§ REQUIRED WORK: Only an exact repetition of all the entries will be accepted.

Joint position lists
####################
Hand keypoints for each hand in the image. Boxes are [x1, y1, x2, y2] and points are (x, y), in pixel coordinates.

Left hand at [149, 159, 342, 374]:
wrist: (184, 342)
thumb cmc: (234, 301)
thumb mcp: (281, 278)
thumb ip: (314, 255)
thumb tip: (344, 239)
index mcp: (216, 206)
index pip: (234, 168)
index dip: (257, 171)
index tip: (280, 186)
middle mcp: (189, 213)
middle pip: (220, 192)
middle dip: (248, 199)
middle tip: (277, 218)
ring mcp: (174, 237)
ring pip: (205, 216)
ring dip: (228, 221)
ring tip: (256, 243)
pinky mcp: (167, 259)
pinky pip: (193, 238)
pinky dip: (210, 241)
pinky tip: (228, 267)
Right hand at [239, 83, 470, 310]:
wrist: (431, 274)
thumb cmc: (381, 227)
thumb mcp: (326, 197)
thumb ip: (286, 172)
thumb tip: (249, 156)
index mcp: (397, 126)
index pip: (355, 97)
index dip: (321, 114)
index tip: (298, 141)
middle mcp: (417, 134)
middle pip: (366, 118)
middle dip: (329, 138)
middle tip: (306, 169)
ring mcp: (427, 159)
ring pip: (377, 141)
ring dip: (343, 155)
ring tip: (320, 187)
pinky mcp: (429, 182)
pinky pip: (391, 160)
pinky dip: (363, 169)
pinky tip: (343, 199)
####################
§ RESULT OF THIS TASK:
Hand keypoints for each hand in the image. Boxes are [x1, y1, x2, y2] and points are (x, y), in pixel coordinates.

Left hand at [149, 159, 342, 374]:
wrist: (184, 342)
thumb cmc: (234, 301)
thumb mcp: (281, 278)
thumb ip: (314, 255)
thumb tip: (344, 239)
index mcp: (216, 206)
index pip: (234, 168)
index dip: (257, 171)
index tip: (280, 186)
middle mcp: (189, 213)
middle pip: (220, 192)
middle dip: (248, 199)
middle tip: (277, 218)
ring mcp: (174, 237)
ring pip: (205, 216)
ring dip: (228, 221)
ring tip: (256, 243)
pinky mcp: (167, 259)
pinky pip: (193, 238)
pinky dip: (210, 241)
pinky tip: (228, 267)
Right hand at [239, 83, 470, 310]:
wrist: (431, 274)
thumb cmc: (381, 227)
thumb mcp: (326, 197)
thumb ip: (286, 172)
thumb tip: (249, 156)
index mcp: (397, 126)
index pip: (355, 97)
index dip: (321, 114)
index tip: (298, 141)
middle mcp: (417, 134)
middle pip: (366, 118)
middle dip: (329, 138)
middle tip: (306, 169)
ring mcp: (427, 159)
ring pip: (377, 141)
ring dip: (343, 155)
ring tip: (320, 187)
pinky mcp: (429, 182)
pinky pip: (391, 160)
pinky dip: (363, 169)
pinky tip: (343, 199)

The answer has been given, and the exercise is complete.